Advocates for transgender kids warn that new guidance from Florida’s state health department discouraging hormonal treatment and other therapies could put “youth in harm’s way.”

The Florida Department of Health released guidance this week on the treatment of what’s called gender dysphoria for children and adolescents, stating that kids “should not be prescribed puberty blockers or hormone therapy,” among other guidelines.

But a doctor from Planned Parenthood in Florida was critical of the state’s new guidance that discourages gender affirming medical care for transgender youth.

During a virtual press conference Thursday, Dr. Sujatha Prabhakaran of Planned Parenthood of Southwest and Central Florida, said that “politicians really have no place in interfering with patients.”

She was joined by mothers in Florida, former teachers and social workers who slammed the state for putting out the memo that they say could be harmful to transgender youth and criticized the data the state used to support its stance against gender affirming care for transgender kids.

“I know that this guidance puts youth in harm’s way,” Prabhakaran said, adding that Planned Parenthood will continue to provide hormone therapy and other services to transgender youth, despite the state’s new guidance.

In the state’s memo, the agency also said, “social gender transition should not be a treatment option” for kids, adding that kids struggling with gender identity should be offered counseling and “social support by peers and family.”

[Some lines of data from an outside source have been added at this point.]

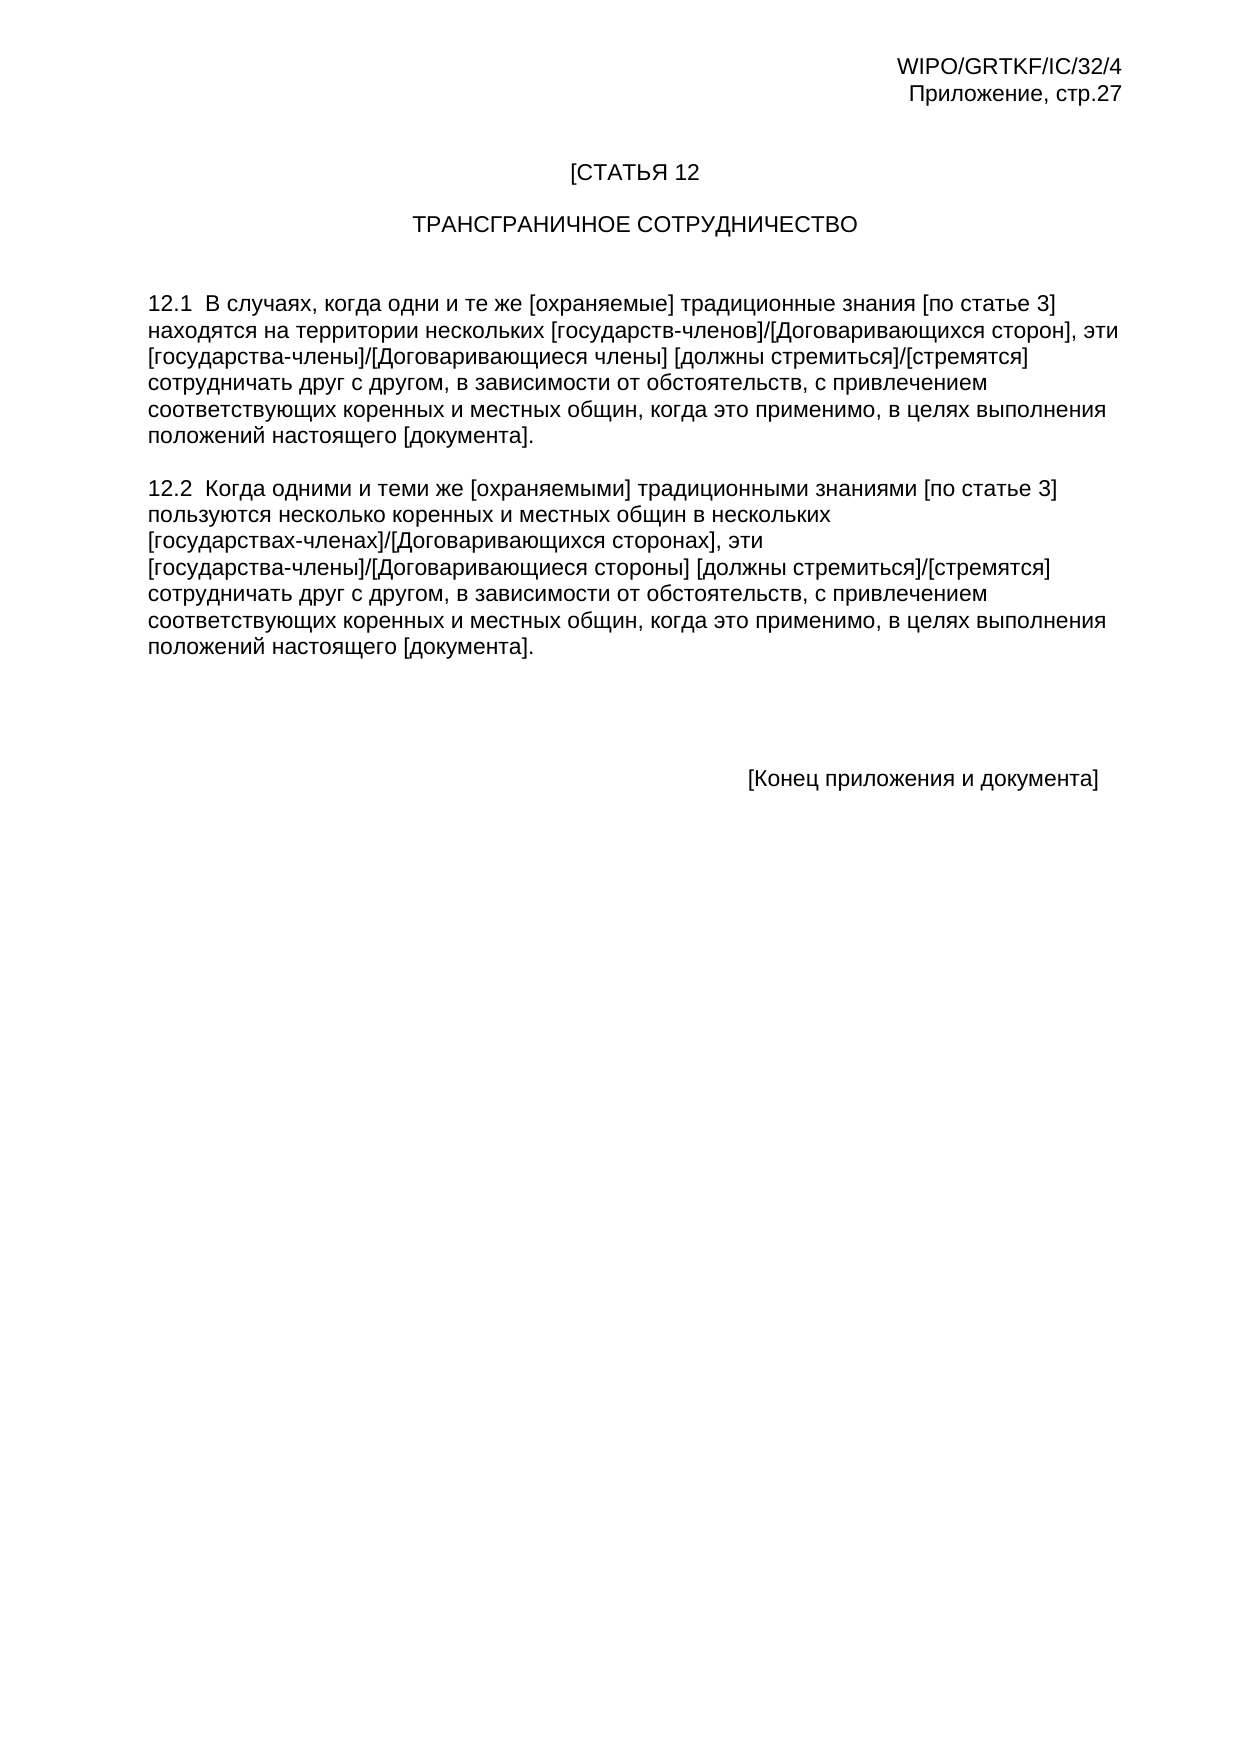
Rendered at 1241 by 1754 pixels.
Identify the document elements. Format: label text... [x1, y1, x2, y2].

text ТРАНСГРАНИЧНОЕ СОТРУДНИЧЕСТВО [148, 211, 1122, 238]
text [СТАТЬЯ 12 [148, 158, 1122, 185]
text [Конец приложения и документа] [748, 765, 1122, 791]
text 12.2 Когда одними и теми же [охраняемыми] традиционными знаниями [по статье 3] пользуются несколько коренных и местных общин в нескольких [государствах-членах]/[Договаривающихся сторонах], эти [государства-члены]/[Договаривающиеся стороны] [должны стремиться]/[стремятся] сотрудничать друг с другом, в зависимости от обстоятельств, с привлечением соответствующих коренных и местных общин, когда это применимо, в целях выполнения положений настоящего [документа]. [148, 475, 1122, 659]
text 12.1 В случаях, когда одни и те же [охраняемые] традиционные знания [по статье 3] находятся на территории нескольких [государств-членов]/[Договаривающихся сторон], эти [государства-члены]/[Договаривающиеся члены] [должны стремиться]/[стремятся] сотрудничать друг с другом, в зависимости от обстоятельств, с привлечением соответствующих коренных и местных общин, когда это применимо, в целях выполнения положений настоящего [документа]. [148, 290, 1122, 448]
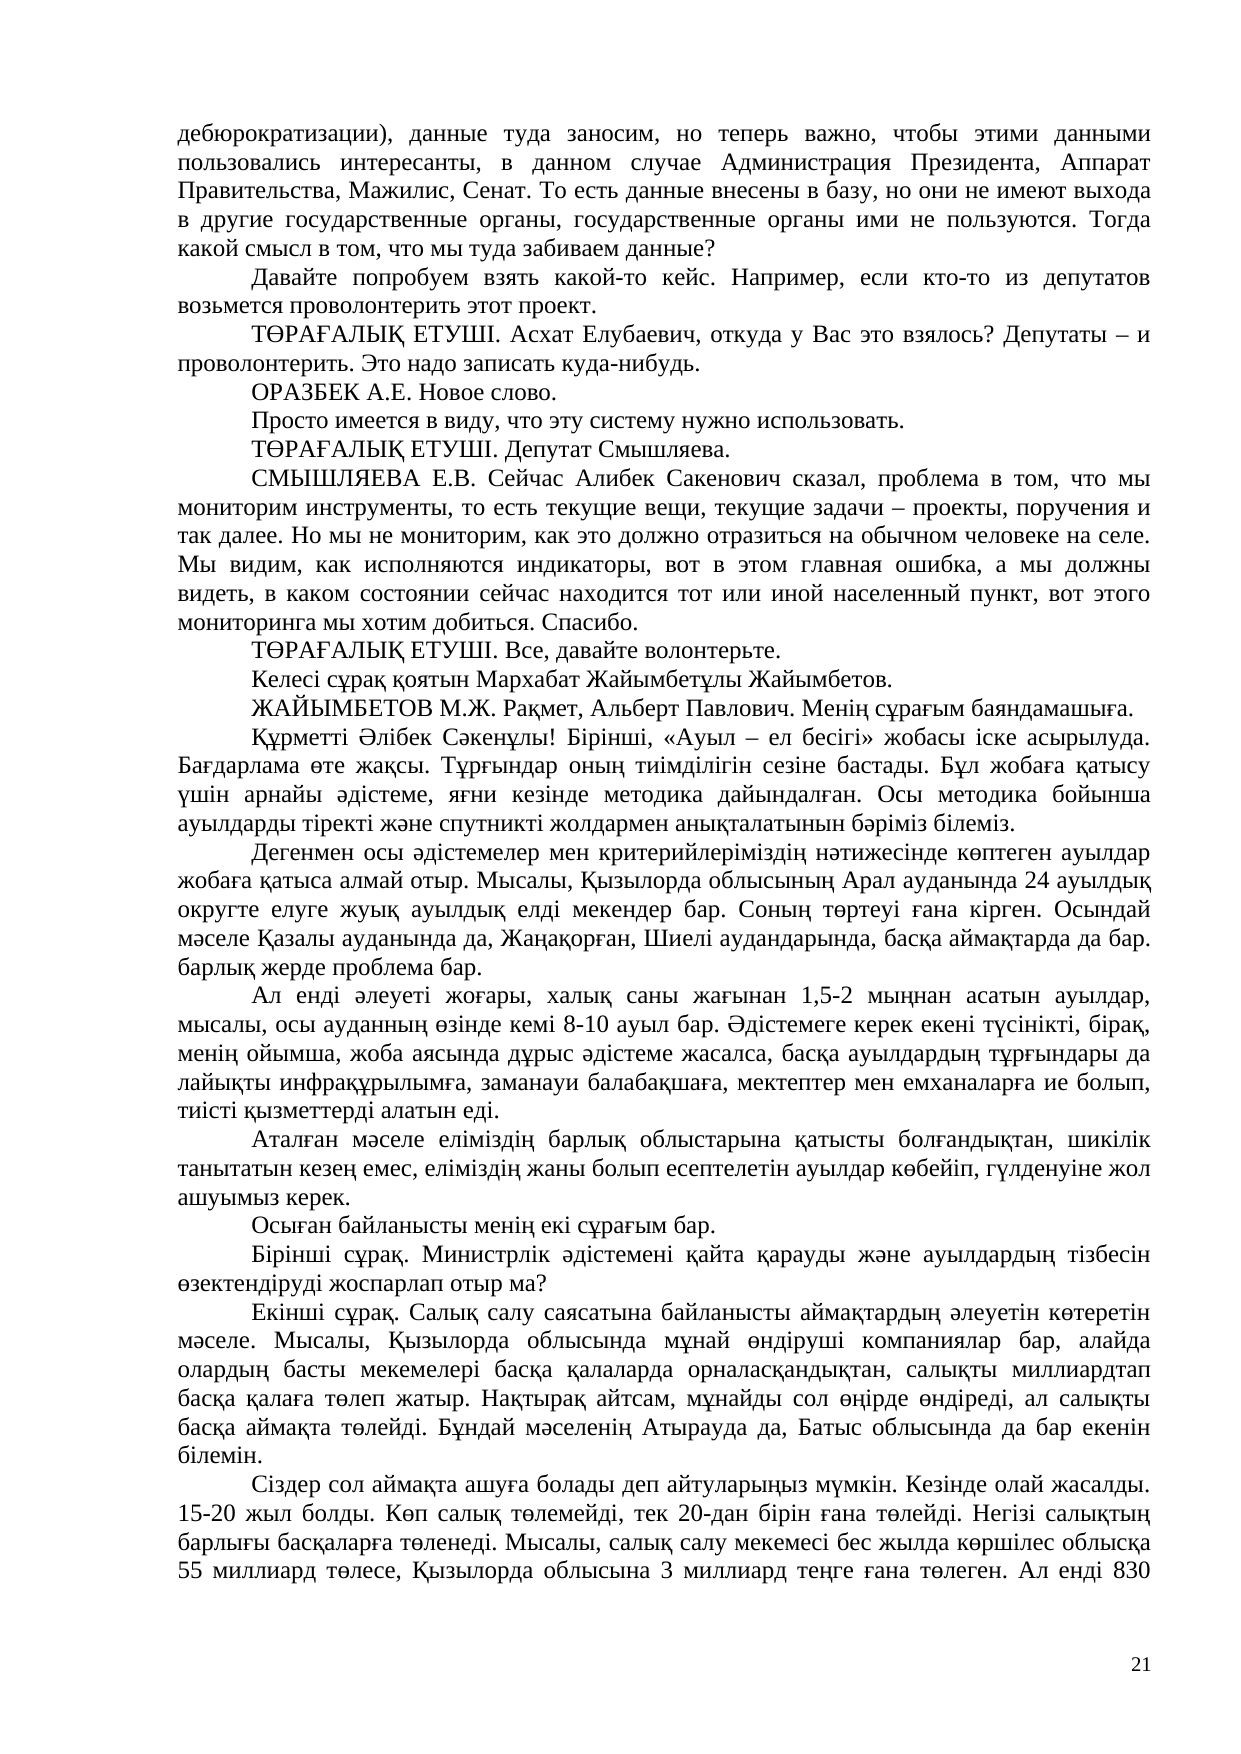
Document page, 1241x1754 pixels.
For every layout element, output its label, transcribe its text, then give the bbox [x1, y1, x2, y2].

“Our guidance speaks for itself. It follows the most comprehensive and up-to-date data available,” Jeremy Redfern, press secretary for the state’s health department, said in an email to the Florida Phoenix. “Anyone is free to debate our guidance on the merits of the supporting data,” he said.

Florida Surgeon General Joseph Ladapo pushed back against the federal Department of Health and Human Services, which recently affirmed its “commitment to supporting and protecting transgender youth.”

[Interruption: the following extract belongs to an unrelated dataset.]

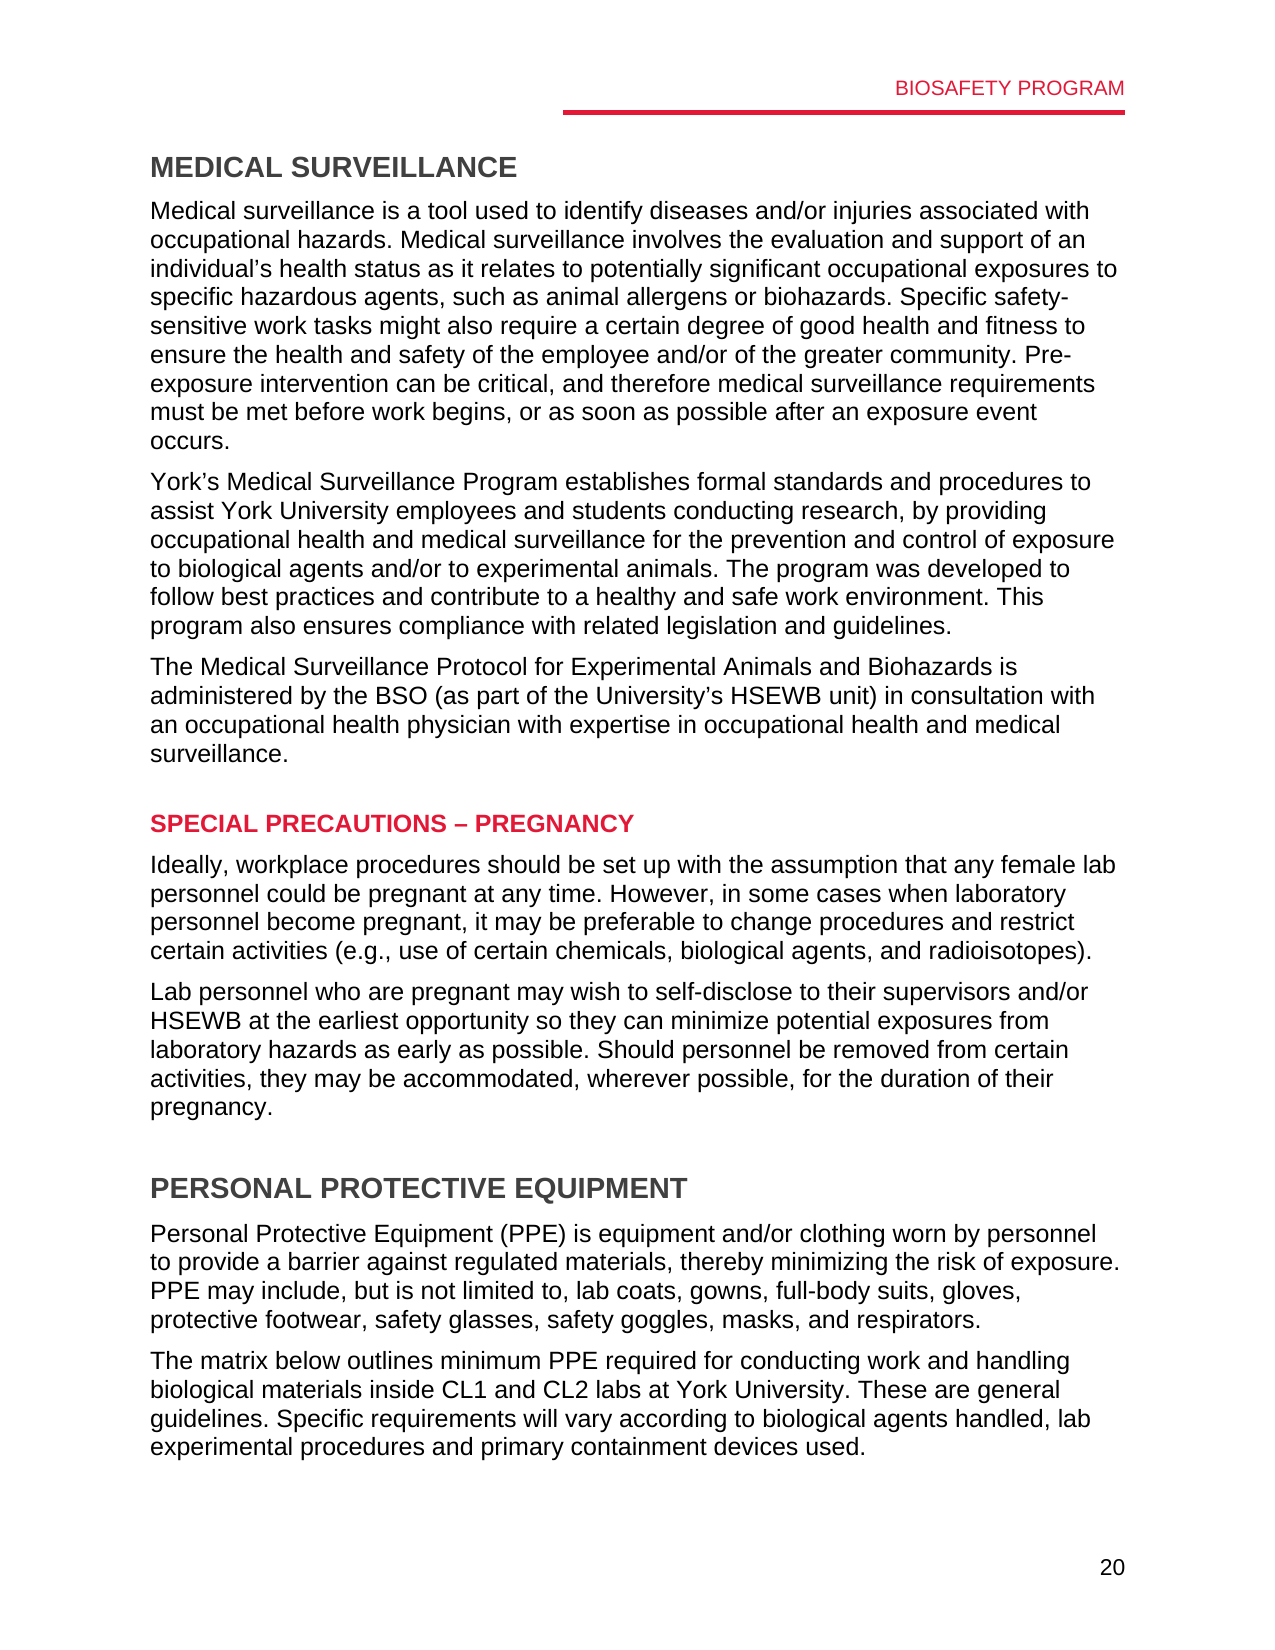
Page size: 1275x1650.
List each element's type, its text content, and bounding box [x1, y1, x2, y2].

Ladapo said in a written statement:

“The federal government’s medical establishment releasing guidance failing at the most basic level of academic rigor shows that this was never about health care. … Children experiencing gender dysphoria should be supported by family and seek counseling, not pushed into an irreversible decision before they reach 18.”

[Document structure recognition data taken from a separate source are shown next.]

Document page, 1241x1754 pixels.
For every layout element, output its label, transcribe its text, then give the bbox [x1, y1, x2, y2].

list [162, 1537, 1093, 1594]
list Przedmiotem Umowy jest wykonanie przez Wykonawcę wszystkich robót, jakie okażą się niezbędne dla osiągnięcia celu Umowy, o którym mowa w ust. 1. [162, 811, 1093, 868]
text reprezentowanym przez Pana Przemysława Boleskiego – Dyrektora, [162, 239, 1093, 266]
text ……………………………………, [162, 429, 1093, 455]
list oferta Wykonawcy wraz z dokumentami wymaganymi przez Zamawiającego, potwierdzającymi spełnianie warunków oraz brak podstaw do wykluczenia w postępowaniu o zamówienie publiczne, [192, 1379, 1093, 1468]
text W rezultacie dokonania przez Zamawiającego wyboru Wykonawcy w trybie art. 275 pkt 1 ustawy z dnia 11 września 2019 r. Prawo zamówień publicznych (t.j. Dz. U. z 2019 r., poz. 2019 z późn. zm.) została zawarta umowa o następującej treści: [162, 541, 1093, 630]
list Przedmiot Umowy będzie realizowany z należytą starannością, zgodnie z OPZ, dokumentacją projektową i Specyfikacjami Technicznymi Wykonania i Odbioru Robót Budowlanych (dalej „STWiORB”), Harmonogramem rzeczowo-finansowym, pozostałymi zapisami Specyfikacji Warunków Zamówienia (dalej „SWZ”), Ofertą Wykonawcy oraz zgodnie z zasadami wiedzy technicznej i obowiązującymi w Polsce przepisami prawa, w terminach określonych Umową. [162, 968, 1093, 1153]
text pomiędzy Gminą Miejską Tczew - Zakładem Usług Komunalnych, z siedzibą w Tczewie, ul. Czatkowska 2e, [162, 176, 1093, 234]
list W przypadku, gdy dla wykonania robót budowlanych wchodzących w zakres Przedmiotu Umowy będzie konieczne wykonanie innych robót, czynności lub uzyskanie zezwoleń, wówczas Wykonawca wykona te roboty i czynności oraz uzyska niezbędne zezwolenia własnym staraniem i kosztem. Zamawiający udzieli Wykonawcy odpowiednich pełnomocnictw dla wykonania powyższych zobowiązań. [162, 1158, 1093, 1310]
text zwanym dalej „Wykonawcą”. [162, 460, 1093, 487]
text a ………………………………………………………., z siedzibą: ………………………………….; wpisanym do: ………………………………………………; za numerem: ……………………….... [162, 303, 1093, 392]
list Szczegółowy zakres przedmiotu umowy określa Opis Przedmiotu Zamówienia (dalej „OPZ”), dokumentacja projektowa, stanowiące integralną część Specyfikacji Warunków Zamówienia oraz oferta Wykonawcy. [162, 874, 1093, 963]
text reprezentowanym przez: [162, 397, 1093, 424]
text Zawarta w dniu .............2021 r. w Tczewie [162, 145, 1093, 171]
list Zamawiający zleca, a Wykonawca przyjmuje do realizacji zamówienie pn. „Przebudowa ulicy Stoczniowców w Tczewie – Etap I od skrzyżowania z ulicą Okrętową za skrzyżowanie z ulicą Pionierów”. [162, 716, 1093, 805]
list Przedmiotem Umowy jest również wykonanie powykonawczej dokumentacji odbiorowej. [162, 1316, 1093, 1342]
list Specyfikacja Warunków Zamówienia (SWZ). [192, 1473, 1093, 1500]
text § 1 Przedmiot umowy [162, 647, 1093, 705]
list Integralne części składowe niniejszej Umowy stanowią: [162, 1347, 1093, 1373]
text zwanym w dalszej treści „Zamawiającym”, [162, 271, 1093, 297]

Emily Gray, transgender outreach specialist for the LGBTQ Center of Bay County, said that offering treatment options for transgender youth could help reduce suicidality and that those kids are not offered any surgeries “like they want you to believe.”

Gray argued during the press conference that the state has” ignored all of the actual science” and the studies they use are flawed.

“It can be proven. This was a political attack against transgender youth in order to get votes for this administration [DeSantis administration]. It’s sickening,” Gray said.